Maureen lived in LA for several years before moving to upstate New York, so when she comes to town—as she did this weekend—she has a list of old haunts she likes to visit. Many of these places were restaurants: Electric Lotus, Fred 62 and Capital Seafood, which serves a garish and irresistible hot and sour whole fish.

I ate a good three fourths of that fish. In other words, Maureen’s nostalgia coincides nicely with my gluttony.

We traipsed through the hot and sour garment district downtown, stockpiling purses and sunglasses and those frozen treats that look like Otter Pops on steroids. We saw Charlie and the Chocolate Factory. Afterward I mused on the Oompa Loompa globalization allegory while shoving Mrs. Fields cookies into my face.
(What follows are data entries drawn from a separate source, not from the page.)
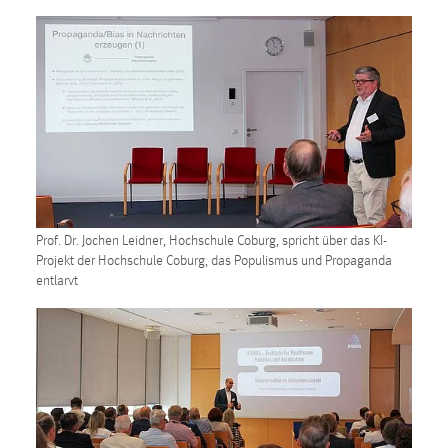
Prof. Dr. Jochen Leidner, Hochschule Coburg, spricht über das KI-
Projekt der Hochschule Coburg, das Populismus und Propaganda
entlarvt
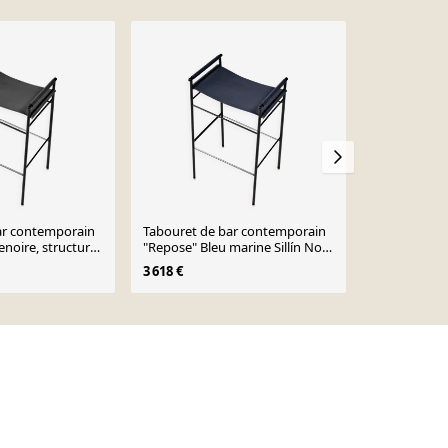
ar contemporain
Tabouret de bar contemporain
Tabouret de 
enoire, structure
"Repose" Bleu marine Sillín Noir
contemporai
Structure engomée
foncé
3 618 €
3 618 €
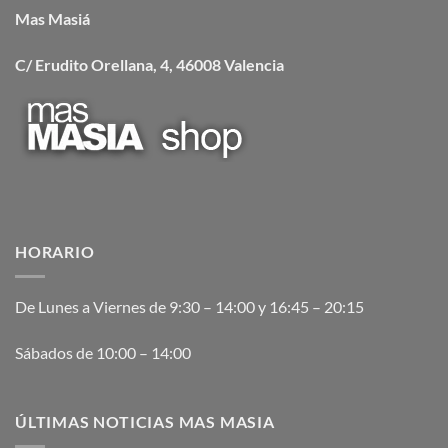
Mas Masiá
C/ Erudito Orellana, 4, 46008 Valencia
HORARIO
De Lunes a Viernes de 9:30 – 14:00 y 16:45 – 20:15
Sábados de 10:00 – 14:00
ÚLTIMAS NOTICIAS MAS MASIA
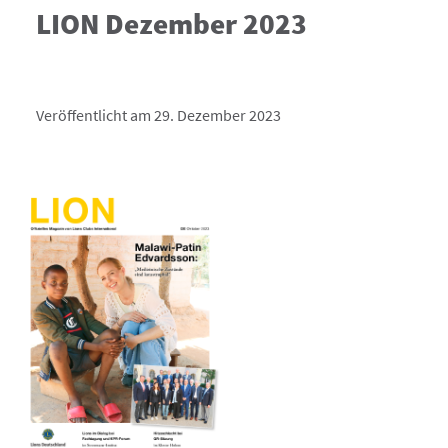
LION Dezember 2023
Veröffentlicht am 29. Dezember 2023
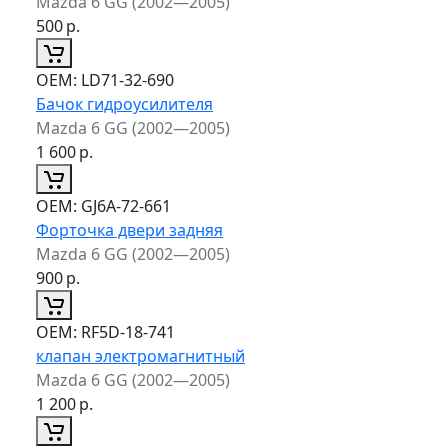
Mazda 6 GG (2002—2005)
500
р.
ОЕМ:
LD71-32-690
Бачок гидроусилителя
Mazda 6 GG (2002—2005)
1 600
р.
ОЕМ:
GJ6A-72-661
Форточка двери задняя
Mazda 6 GG (2002—2005)
900
р.
ОЕМ:
RF5D-18-741
клапан электромагнитный
Mazda 6 GG (2002—2005)
1 200
р.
This was also the weekend that our landlord finally got around to hiring Bugs Ugh! to zap all the apartments in our building. Which meant that, after Friday night’s Creole feast at Harold & Belle’s, I got to come home and put every plate, box of cereal and bottle of vitamins we owned into plastic garbage bags and stow them in the bedroom. With all the kitchen cupboards open at the wee hours of the morning, our cat Temecula had the best night of her life. I was too tired and busy to keep her out of them, so she jumped from shelf to shelf, stopping to lounge in a spot previously occupied by our wok, as if the cabinets were a new dorm she was moving into.

When I left the bedroom door open a crack, she darted in there too, diving into the closet and rummaging through nice work shirts. Normally the bedroom is off limits, but I could see her confusion. If she was allowed to play in the cupboards, why not the bedroom? All the rules (which, for a cat, she is usually pretty good about following) were banished. This was carnival time.
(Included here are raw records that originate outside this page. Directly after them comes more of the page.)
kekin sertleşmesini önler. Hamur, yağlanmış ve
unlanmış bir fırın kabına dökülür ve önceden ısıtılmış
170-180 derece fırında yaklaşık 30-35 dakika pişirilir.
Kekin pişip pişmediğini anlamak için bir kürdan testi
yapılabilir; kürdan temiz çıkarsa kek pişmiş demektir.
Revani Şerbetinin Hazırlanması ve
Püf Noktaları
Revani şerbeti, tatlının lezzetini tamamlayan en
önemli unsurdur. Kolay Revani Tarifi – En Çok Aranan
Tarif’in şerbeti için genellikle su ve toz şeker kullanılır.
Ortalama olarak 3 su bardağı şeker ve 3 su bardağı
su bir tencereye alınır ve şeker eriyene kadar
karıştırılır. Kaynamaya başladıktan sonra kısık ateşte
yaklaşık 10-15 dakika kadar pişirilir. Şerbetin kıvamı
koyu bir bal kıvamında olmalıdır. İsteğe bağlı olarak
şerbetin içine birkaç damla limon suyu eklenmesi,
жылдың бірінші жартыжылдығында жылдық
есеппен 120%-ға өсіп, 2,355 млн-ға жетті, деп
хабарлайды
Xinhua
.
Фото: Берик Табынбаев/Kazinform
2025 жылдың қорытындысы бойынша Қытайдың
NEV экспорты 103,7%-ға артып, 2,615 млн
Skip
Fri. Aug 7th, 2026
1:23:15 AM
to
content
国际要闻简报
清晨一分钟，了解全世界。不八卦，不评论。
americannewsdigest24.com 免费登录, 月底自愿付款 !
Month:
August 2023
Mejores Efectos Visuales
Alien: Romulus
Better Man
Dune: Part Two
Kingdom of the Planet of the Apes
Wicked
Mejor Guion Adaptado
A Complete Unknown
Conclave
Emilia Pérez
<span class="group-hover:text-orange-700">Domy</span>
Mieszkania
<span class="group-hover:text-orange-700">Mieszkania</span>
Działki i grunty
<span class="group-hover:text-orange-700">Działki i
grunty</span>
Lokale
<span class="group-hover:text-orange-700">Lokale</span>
In medieval Europe, carnival days were the one time of year when the peasants didn’t have to do the sucky things that peasants usually had to do: labor in the fields and not make fun of the king. All social hierarchies were suspended. According to some of my CalArts profs, the carnival ultimately reinforced the hierarchy—the peasants got to blow off some steam and act like kingly assholes once a year, making them less likely to go charge the castle on the hill with pitchforks during the rest of the year.
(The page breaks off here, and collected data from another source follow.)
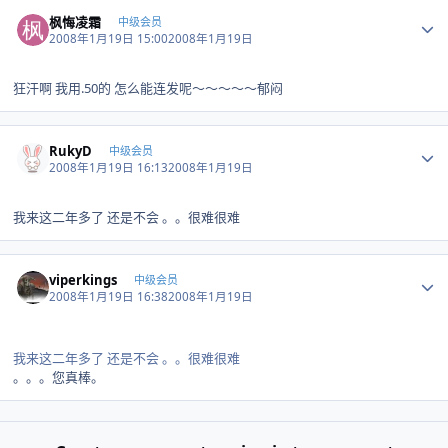
Author stats
枫悔凌霜
中级会员
2008年1月19日 15:00
2008年1月19日
狂汗啊 我用.50的 怎么能连发呢～～～～～郁闷
Author stats
RukyD
中级会员
2008年1月19日 16:13
2008年1月19日
我来这二年多了 还是不会 。。很难很难
Author stats
viperkings
中级会员
2008年1月19日 16:38
2008年1月19日
我来这二年多了 还是不会 。。很难很难
。。。您真棒。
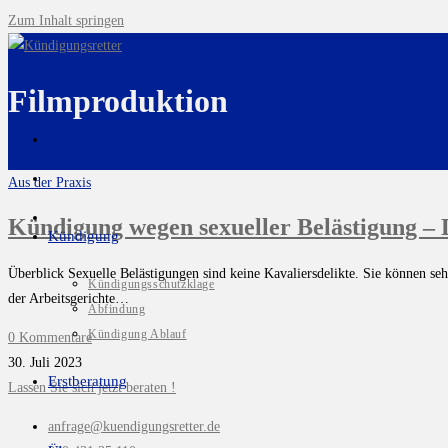
Zum Inhalt springen
Filmproduktion
Aus der Praxis
Kündigung wegen sexueller Belästigung – D
Kündigung
Überblick Sexuelle Belästigungen sind keine Kavaliersdelikte. Sie können s
Kündigungsschutzklage
der Arbeitsgerichte…
Abfindung
Kündigung Ablauf
0 Kommentare
30. Juli 2023
Erstberatung
Lassen Sie sich jetzt beraten !
anfrage@kuendigungsretter.de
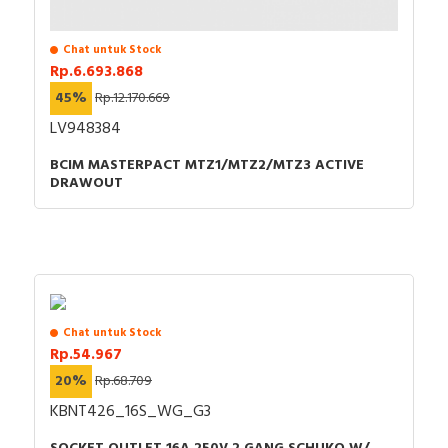
Chat untuk Stock
Rp.6.693.868
45%
Rp.12.170.669
LV948384
BCIM MASTERPACT MTZ1/MTZ2/MTZ3 ACTIVE
DRAWOUT
Chat untuk Stock
Rp.54.967
20%
Rp.68.709
KBNT426_16S_WG_G3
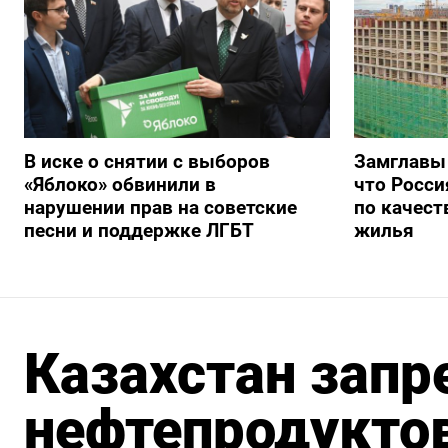
В иске о снятии с выборов
Замглавы
«Яблоко» обвинили в
что Росси
нарушении прав на советские
по качест
песни и поддержке ЛГБТ
жилья
Казахстан запр
нефтепродуктов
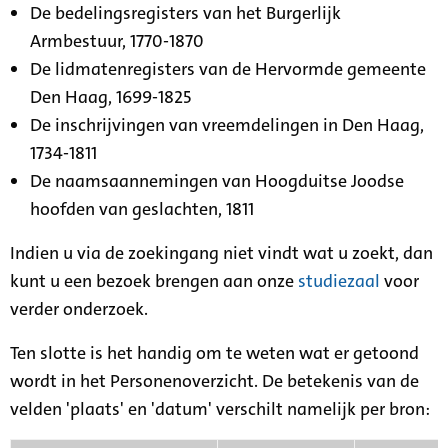
De bedelingsregisters van het Burgerlijk
Armbestuur, 1770-1870
De lidmatenregisters van de Hervormde gemeente
Den Haag, 1699-1825
De inschrijvingen van vreemdelingen in Den Haag,
1734-1811
De naamsaannemingen van Hoogduitse Joodse
hoofden van geslachten, 1811
Indien u via de zoekingang niet vindt wat u zoekt, dan
kunt u een bezoek brengen aan onze
studiezaal
voor
verder onderzoek.
Ten slotte is het handig om te weten wat er getoond
wordt in het Personenoverzicht. De betekenis van de
velden 'plaats' en 'datum' verschilt namelijk per bron:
Similarly, stuffing myself with fried fish, mashed potatoes and egg-hash-brown-avocado-goat-cheese sandwiches now and then makes eating whole grains tolerable the rest of the time. At least in theory. But last night, as I was putting dishes and food back into our zapped and wiped-down cupboards, Temecula clearly did not understand that the carnival was over. She was a cat, and she was not about to go hoe the fields. And there’s a very good chance that I will have leftover cake for dinner tonight.

1 comment:

Jamie said...

Ah! There's nothing quite like pure gluttony.